EXERCISE MATERIALS
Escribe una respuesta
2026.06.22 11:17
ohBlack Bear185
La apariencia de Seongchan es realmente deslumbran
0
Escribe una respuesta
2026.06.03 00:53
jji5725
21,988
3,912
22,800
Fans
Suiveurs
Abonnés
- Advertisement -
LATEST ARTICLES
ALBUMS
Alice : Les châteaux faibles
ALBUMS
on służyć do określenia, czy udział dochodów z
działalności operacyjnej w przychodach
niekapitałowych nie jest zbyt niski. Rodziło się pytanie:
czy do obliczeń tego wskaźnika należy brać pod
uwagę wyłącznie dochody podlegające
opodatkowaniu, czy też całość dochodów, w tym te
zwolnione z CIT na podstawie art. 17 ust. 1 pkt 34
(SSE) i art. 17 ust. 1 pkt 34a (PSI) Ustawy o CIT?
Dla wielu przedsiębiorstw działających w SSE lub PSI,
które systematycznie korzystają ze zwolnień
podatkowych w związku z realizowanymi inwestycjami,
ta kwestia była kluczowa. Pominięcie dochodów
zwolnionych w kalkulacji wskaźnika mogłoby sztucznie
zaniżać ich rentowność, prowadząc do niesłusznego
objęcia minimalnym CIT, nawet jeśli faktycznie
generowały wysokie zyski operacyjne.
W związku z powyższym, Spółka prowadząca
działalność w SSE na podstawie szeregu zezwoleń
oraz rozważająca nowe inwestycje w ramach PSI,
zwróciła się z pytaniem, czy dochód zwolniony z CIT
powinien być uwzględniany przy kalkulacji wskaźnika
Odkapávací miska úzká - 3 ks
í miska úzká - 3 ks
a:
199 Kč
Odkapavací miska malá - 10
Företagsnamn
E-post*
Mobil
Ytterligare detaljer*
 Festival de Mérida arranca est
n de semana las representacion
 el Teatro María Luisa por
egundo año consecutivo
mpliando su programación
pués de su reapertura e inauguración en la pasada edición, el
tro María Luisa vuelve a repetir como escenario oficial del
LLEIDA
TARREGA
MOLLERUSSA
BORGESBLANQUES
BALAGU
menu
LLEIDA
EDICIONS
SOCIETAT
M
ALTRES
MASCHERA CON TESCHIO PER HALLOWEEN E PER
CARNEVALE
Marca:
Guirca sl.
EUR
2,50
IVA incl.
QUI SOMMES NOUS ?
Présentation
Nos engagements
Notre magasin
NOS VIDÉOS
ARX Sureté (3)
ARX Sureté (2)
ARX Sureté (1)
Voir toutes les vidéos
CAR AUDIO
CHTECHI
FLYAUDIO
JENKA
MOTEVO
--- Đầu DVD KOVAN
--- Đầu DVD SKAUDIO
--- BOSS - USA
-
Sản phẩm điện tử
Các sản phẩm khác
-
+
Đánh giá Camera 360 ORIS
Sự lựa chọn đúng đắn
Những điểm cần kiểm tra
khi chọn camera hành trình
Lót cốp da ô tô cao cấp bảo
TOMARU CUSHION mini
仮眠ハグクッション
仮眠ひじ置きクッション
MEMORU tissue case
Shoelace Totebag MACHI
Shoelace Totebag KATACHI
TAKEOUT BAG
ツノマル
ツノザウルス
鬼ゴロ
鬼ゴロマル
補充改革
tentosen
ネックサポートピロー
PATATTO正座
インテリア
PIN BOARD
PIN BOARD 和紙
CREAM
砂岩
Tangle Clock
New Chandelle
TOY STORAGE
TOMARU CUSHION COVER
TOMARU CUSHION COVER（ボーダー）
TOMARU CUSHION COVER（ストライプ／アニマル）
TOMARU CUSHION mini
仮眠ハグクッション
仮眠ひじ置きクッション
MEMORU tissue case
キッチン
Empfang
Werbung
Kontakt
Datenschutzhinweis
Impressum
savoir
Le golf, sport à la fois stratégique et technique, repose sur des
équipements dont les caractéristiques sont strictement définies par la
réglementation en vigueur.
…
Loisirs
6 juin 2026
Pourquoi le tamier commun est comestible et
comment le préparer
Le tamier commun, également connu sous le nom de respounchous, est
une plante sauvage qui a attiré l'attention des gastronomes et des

THE PROBLEM
Copy out each line of the material that holds the word "Luisa".

WRITTEN RESPONSE
 el Teatro María Luisa por
tro María Luisa vuelve a repetir como escenario oficial del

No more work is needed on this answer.